### EXERCISE DIRECTIONS
Which lines run from the start of the material below through the line containing "Article 4(Prohibition to"? Retype them exactly, pictures excluded.

*** SOURCE DATA Section Begins ***

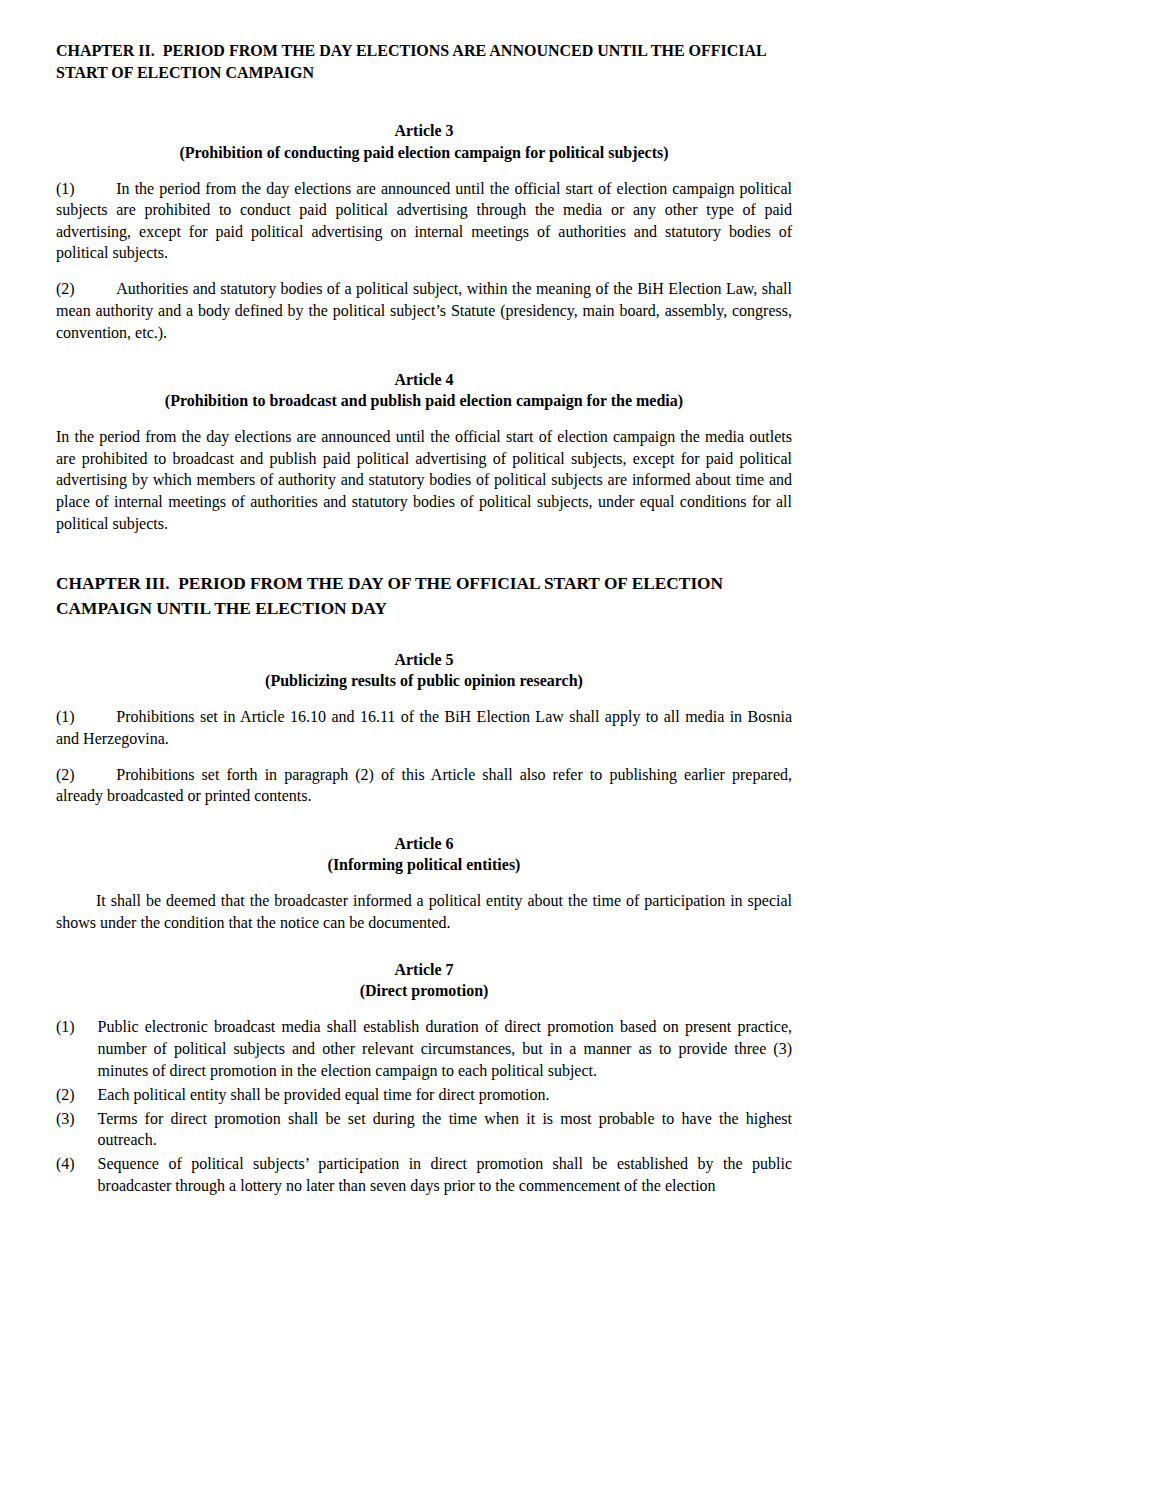CHAPTER II. PERIOD FROM THE DAY ELECTIONS ARE ANNOUNCED UNTIL THE OFFICIAL START OF ELECTION CAMPAIGN
Article 3(Prohibition of conducting paid election campaign for political subjects)
(1) In the period from the day elections are announced until the official start of election campaign political subjects are prohibited to conduct paid political advertising through the media or any other type of paid advertising, except for paid political advertising on internal meetings of authorities and statutory bodies of political subjects.
(2) Authorities and statutory bodies of a political subject, within the meaning of the BiH Election Law, shall mean authority and a body defined by the political subject’s Statute (presidency, main board, assembly, congress, convention, etc.).
Article 4(Prohibition to broadcast and publish paid election campaign for the media)
In the period from the day elections are announced until the official start of election campaign the media outlets are prohibited to broadcast and publish paid political advertising of political subjects, except for paid political advertising by which members of authority and statutory bodies of political subjects are informed about time and place of internal meetings of authorities and statutory bodies of political subjects, under equal conditions for all political subjects.
CHAPTER III. PERIOD FROM THE DAY OF THE OFFICIAL START OF ELECTION CAMPAIGN UNTIL THE ELECTION DAY
Article 5(Publicizing results of public opinion research)
(1) Prohibitions set in Article 16.10 and 16.11 of the BiH Election Law shall apply to all media in Bosnia and Herzegovina.
(2) Prohibitions set forth in paragraph (2) of this Article shall also refer to publishing earlier prepared, already broadcasted or printed contents.
Article 6(Informing political entities)
It shall be deemed that the broadcaster informed a political entity about the time of participation in special shows under the condition that the notice can be documented.
Article 7(Direct promotion)
(1) Public electronic broadcast media shall establish duration of direct promotion based on present practice, number of political subjects and other relevant circumstances, but in a manner as to provide three (3) minutes of direct promotion in the election campaign to each political subject.
(2) Each political entity shall be provided equal time for direct promotion.
(3) Terms for direct promotion shall be set during the time when it is most probable to have the highest outreach.
(4) Sequence of political subjects’ participation in direct promotion shall be established by the public broadcaster through a lottery no later than seven days prior to the commencement of the election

*** SOURCE DATA Section Ends ***

### ANSWER BELOW
CHAPTER II. PERIOD FROM THE DAY ELECTIONS ARE ANNOUNCED UNTIL THE OFFICIAL START OF ELECTION CAMPAIGN
Article 3(Prohibition of conducting paid election campaign for political subjects)
(1) In the period from the day elections are announced until the official start of election campaign political subjects are prohibited to conduct paid political advertising through the media or any other type of paid advertising, except for paid political advertising on internal meetings of authorities and statutory bodies of political subjects.
(2) Authorities and statutory bodies of a political subject, within the meaning of the BiH Election Law, shall mean authority and a body defined by the political subject’s Statute (presidency, main board, assembly, congress, convention, etc.).
Article 4(Prohibition to broadcast and publish paid election campaign for the media)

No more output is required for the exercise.